Tagelang feilte Friederike Mayröcker an dem Gedicht „auf den Kopf des Klassikers“, das dem legendären Literaturwissenschafter Hans Mayer gewidmet ist. Als es endlich fertig war, entstand aus der Stimmung eines Augenblicks ihr „Proem auf den Änderungsschneider Aslan Gültekin“, der gleich um die Ecke wohnt. Ein „Sekundengedicht“, von dem es viele gibt.

Von Eva Schobel zur Verleihung des Günter-Eich-Preises an Friederike Mayröcker

Das ist die Dichterin, wie sie leibt und schreibt, meint ihre Vertraute Christel Fallenstein, die tagtäglich Mayröckers Texte abtippt, kommentiert und sammelt. Gedichte, poetische Prosa und Hörspiele, in denen der Reichtum der Welt enthalten ist.
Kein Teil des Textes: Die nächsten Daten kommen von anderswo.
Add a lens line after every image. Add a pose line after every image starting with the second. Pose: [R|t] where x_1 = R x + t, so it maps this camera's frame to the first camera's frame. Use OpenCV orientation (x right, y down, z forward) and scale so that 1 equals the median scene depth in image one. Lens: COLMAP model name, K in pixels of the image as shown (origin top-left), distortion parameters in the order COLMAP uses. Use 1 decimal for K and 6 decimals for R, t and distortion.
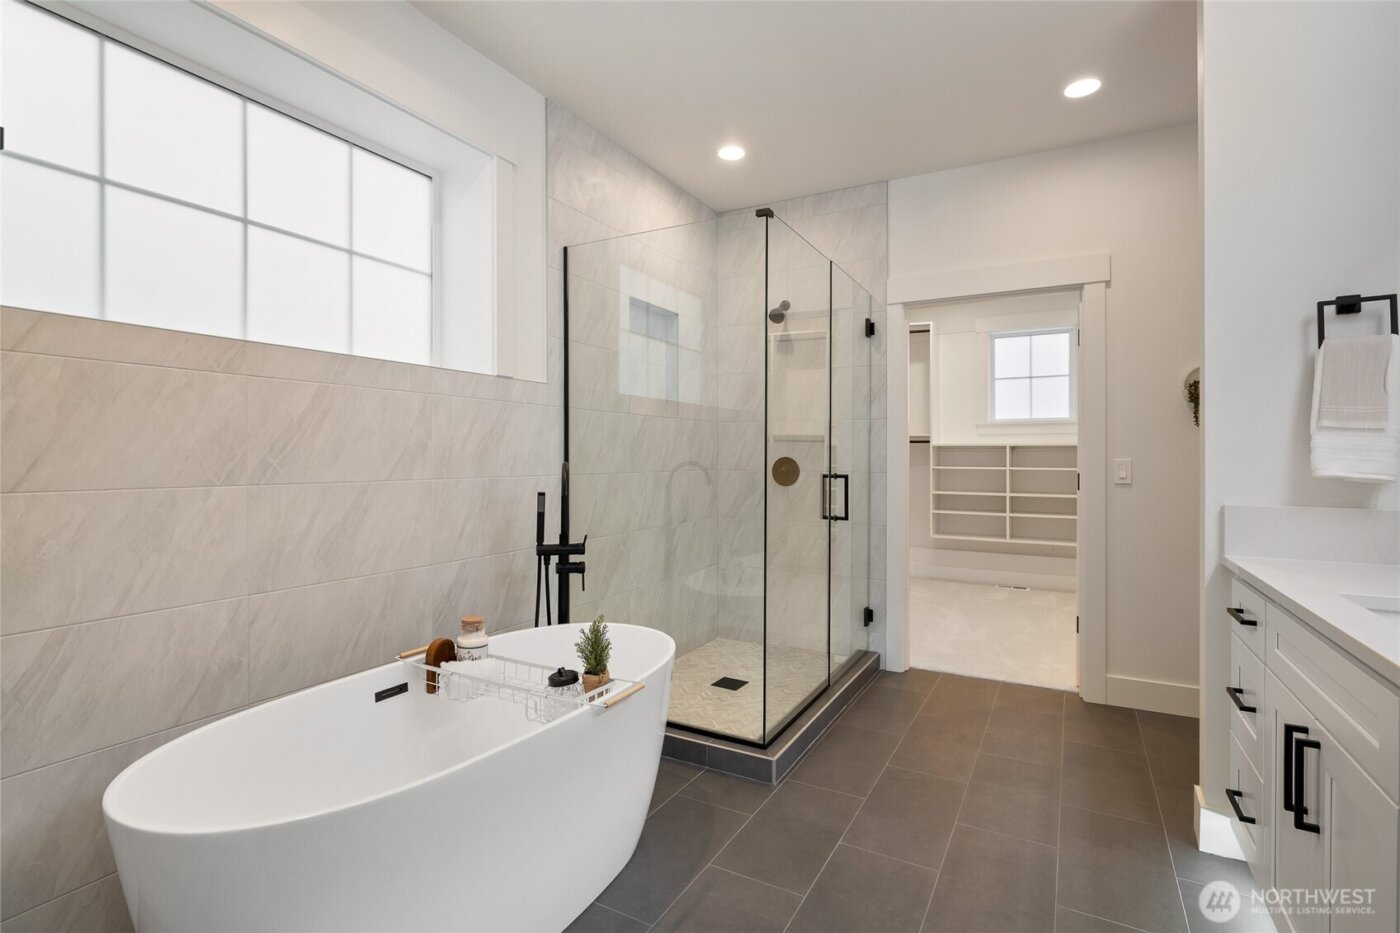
lens RADIAL K [[664.3, 0, 691.1], [0, 664.3, 460.9], [0, 0, 1]] dist [-0.001423, 0.000313]
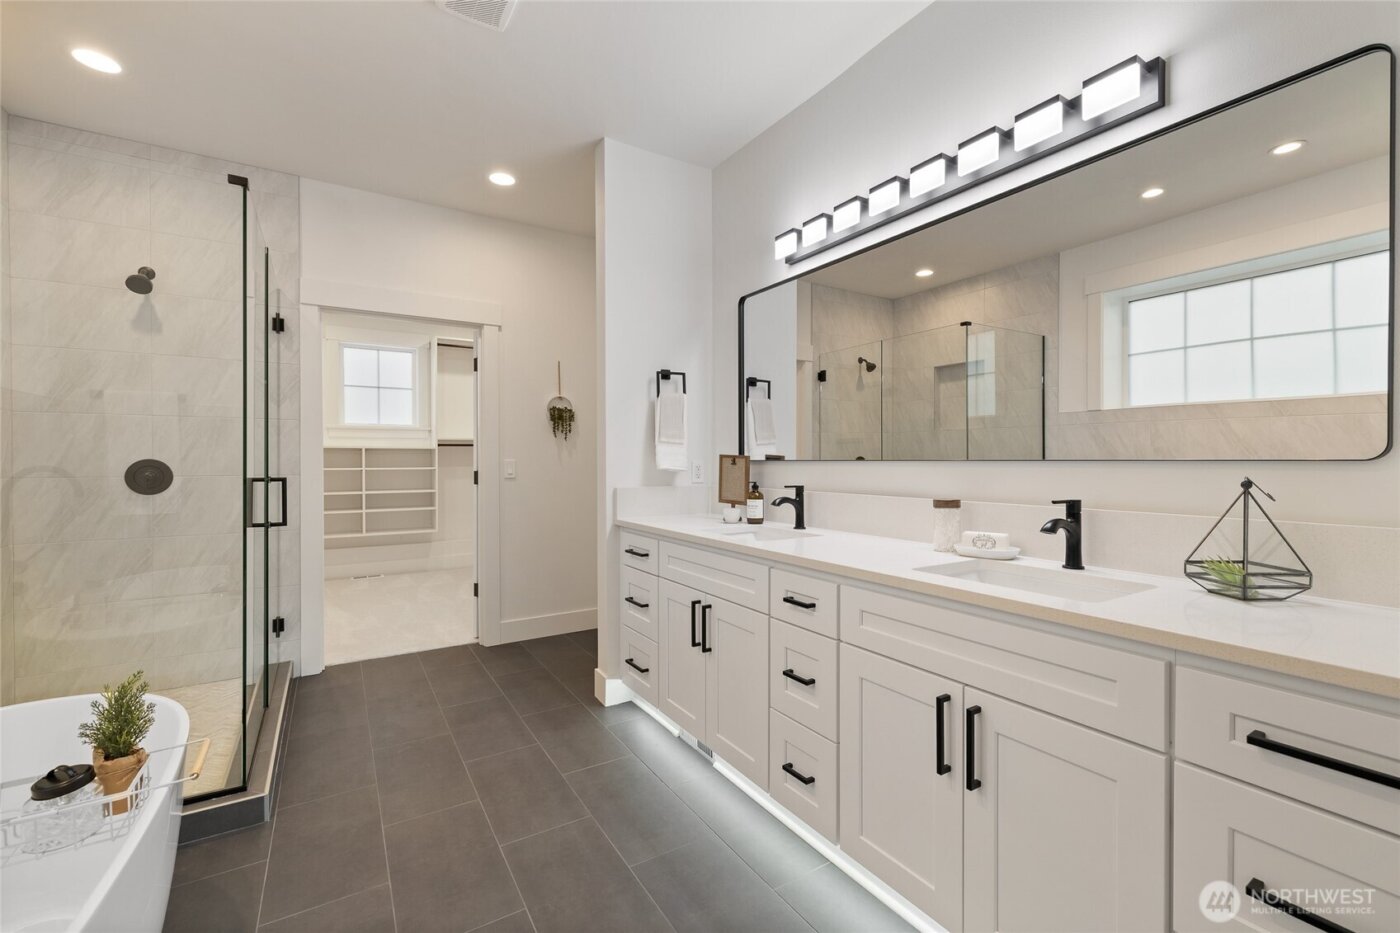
lens RADIAL K [[606.5, 0, 694.3], [0, 606.5, 464.0], [0, 0, 1]] dist [0.003255, 0.000094]
pose [[0.483819, -0.011069, 0.875098, -0.234893], [0.007909, 0.999934, 0.008275, -0.001226], [-0.875132, 0.002917, 0.483875, 0.066699]]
Sinneseindrücke, Einfälle, Geistesblitze, Stimmungen, Hörerlebnisse, Alltagsspuren und immer wieder die vollständigen oder abgekürzten Namen jener Menschen, die ihr wichtig sind.

Freunde und Begleiter aus den Zeiten, als Ernst Jandl noch am Leben war, aber auch solche, die sie nach seinem Tod gefunden hat. „Im Ton einer entzückenden Leier“ (Jörg Drews) findet alles seinen Platz im Kosmos der Dichterin: der Wirt, bei dem sie täglich einkehrt genauso, wie die befreundete Künstlerin, der geschätzte Schriftstellerkollege, die begabte Jungschriftstellerin und der Hausarzt.
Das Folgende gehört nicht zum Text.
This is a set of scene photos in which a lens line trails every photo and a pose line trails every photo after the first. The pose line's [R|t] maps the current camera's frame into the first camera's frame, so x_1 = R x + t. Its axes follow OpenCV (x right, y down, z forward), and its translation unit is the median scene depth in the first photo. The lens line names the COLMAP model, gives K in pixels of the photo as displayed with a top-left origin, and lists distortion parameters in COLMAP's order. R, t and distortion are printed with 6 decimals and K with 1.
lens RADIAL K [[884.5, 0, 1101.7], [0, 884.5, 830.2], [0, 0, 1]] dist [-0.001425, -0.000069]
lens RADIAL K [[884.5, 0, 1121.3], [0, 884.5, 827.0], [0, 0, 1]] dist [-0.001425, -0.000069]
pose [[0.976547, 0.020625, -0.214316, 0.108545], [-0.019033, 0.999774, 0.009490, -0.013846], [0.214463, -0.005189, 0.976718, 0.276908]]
Eva Schobel hat mit den Kontaktpersonen der Autorin, die heuer ihren 85. Geburtstag feiert, gesprochen und nach ihren Lieblingstexten gefragt, Friederike Mayröcker hat diese Texte gelesen. „Schamanisierende Suada“ nennt Bodo Hell ihren Vortrag, in die der Hörer mit „Mit Haut und Haar, Aug und Ohr, Hand und Fuß, Kopf und Kragen“ hineingezogen wird.